City pitches 'major pivot' on co-ops, seeing disconnect between incomes and land values
Credit to Author: Dan Fumano| Date: Wed, 29 Jan 2020 02:31:18 +0000
As Vancouver tries to chart a course for more than 3,700 co-op homes on leased city-owned land, a city report proposes a new approach that recognizes the “growing disconnect between market land value and city incomes.”
With many of the co-op leases set to expire within a few years, city hall has been struggling to renew them.
While council approved negotiating extensions back in 2017, efforts stalled as the co-ops and city couldn’t agree on pricing and terms. A long-awaiteddiscussion paper, released Tuesday, outlines four scenarios: two different ways for co-ops to renew their leases and scenarios for ending leases or for redeveloping.
The paper proposes a new approach for calculating co-op lease rates for renewals.
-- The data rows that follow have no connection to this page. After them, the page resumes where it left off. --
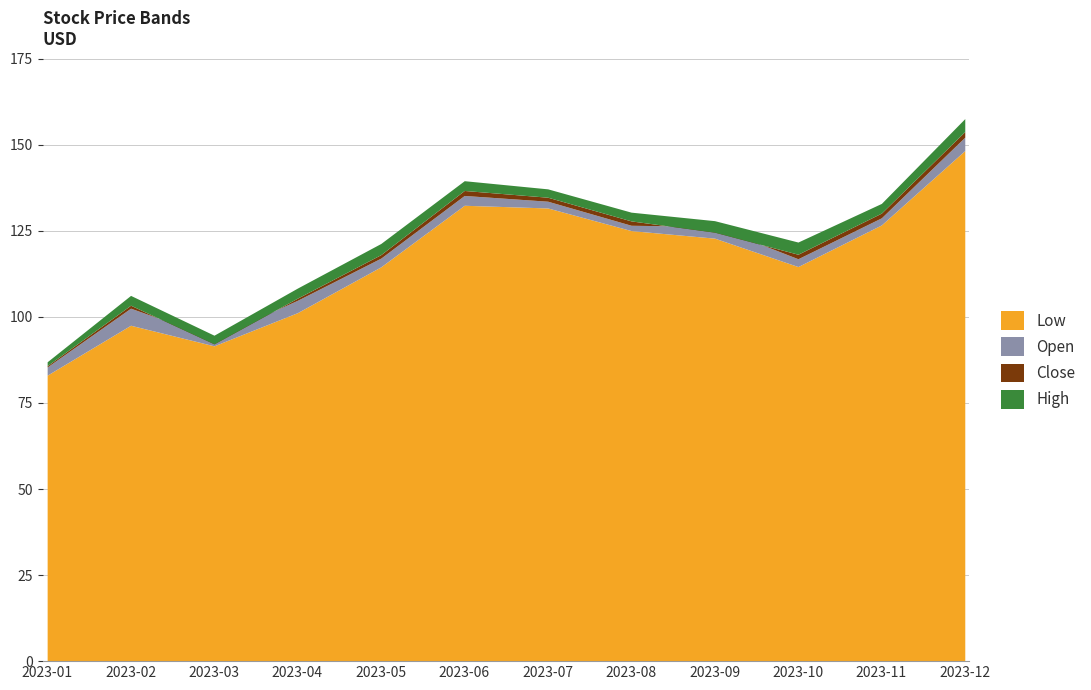

At which label is Low closest to 115?

2023-10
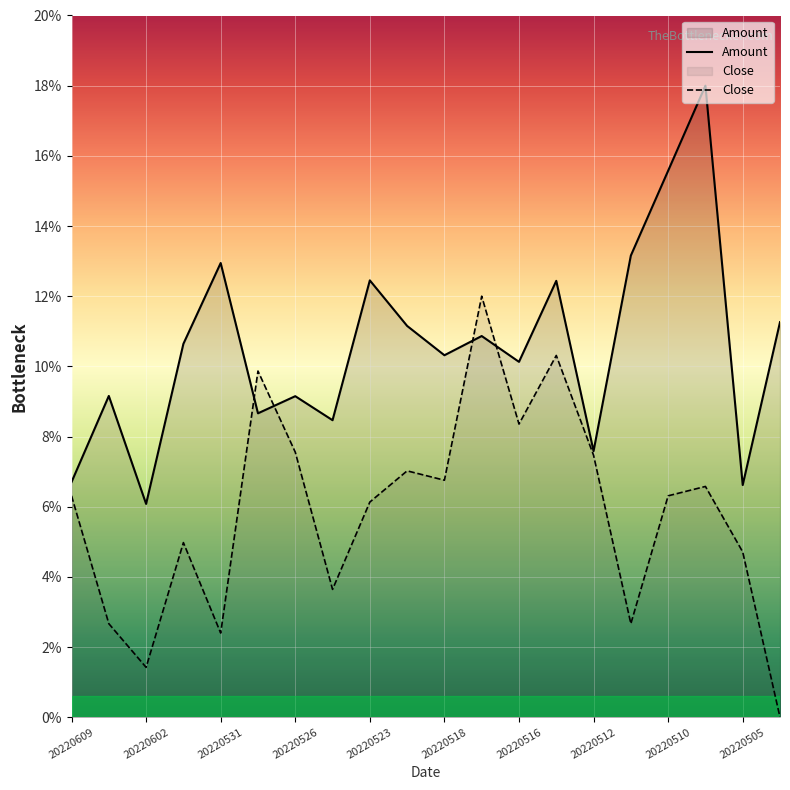

Between 20220505 and 11, which series saw the biggest shift?

Close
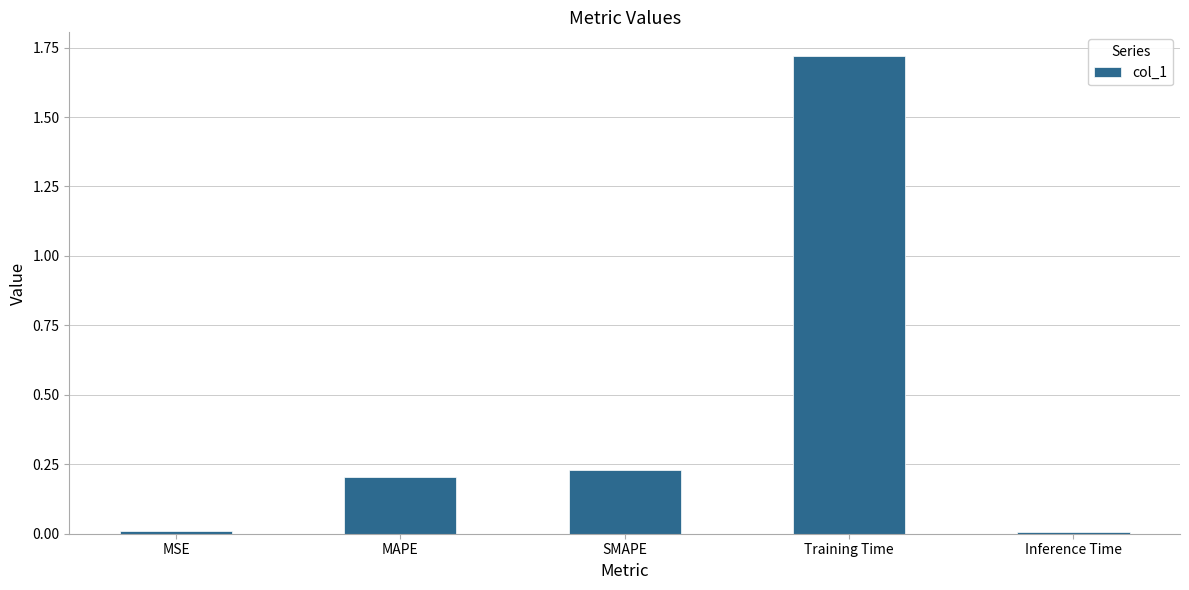

The value at SMAPE is 0.2. True or false?

True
It would connect rents to moderate- and low-income benchmarks, instead of basing them on discounts from market rents, as the city previously did.
This new approach recognizes that since Vancouver’s co-ops started in the 1970s, “market land values” have become seriously disconnected from incomes, said Sandra Singh, Vancouver’s general manager of arts, culture and community services.
“Normally in the city, when we do a lease for a not-for-profit organization, we look at it as a discount from market rates,” Singh said. The approach proposed in Tuesday’s paper, she said, represents “a major pivot for us and a major departure for how we normally do these things.”
Each of the 57 co-ops on city land has a unique situation, Singh said. Co-ops with lower-income resident could get city grants, for example, Singh said, and would need to annually report anonymized income data to the city to ensure grants are going to low- to moderate-income households.
The report also details how the city can work with co-ops wanting to redevelop their buildings to increase the number of homes on city-owned land, and outlines, “as a last resort,” what would happen if a co-op opts not to renew its lease.
Thom Armstrong, executive director of the Co-operative Housing Federation of B.C., said he’s glad the paper is in the public realm, but it remains to be seen what the results will be when they start crunching numbers with real incomes and real housing charges of actual co-op households.
“That’s where the rubber really hits the road,” Armstrong said. “But I will say it is a material move, away from a methodology that never had a chance of working, toward one that might.”
Vancouverites often spend years on wait-lists trying to get into co-op homes, which make up almost a quarter of the city’s non-market housing stock. Co-ops provide affordable homes to mixed-income communities, where some members pay subsidized rents, depending on need. Unlike in social housing, co-op members are responsible for governance and management of the community.
The city is now seeking public feedback on the discussion paper, and more information is available at vancouver.ca/co-ops.
Frank Cosco, an ESL teacher who has lived in his Champlain Heights co-op for almost 40 years, said it makes sense for the city to recognize the disconnect between market land values and local incomes.
“The market in Vancouver is not a market,” Cosco said. “It’s a lottery.”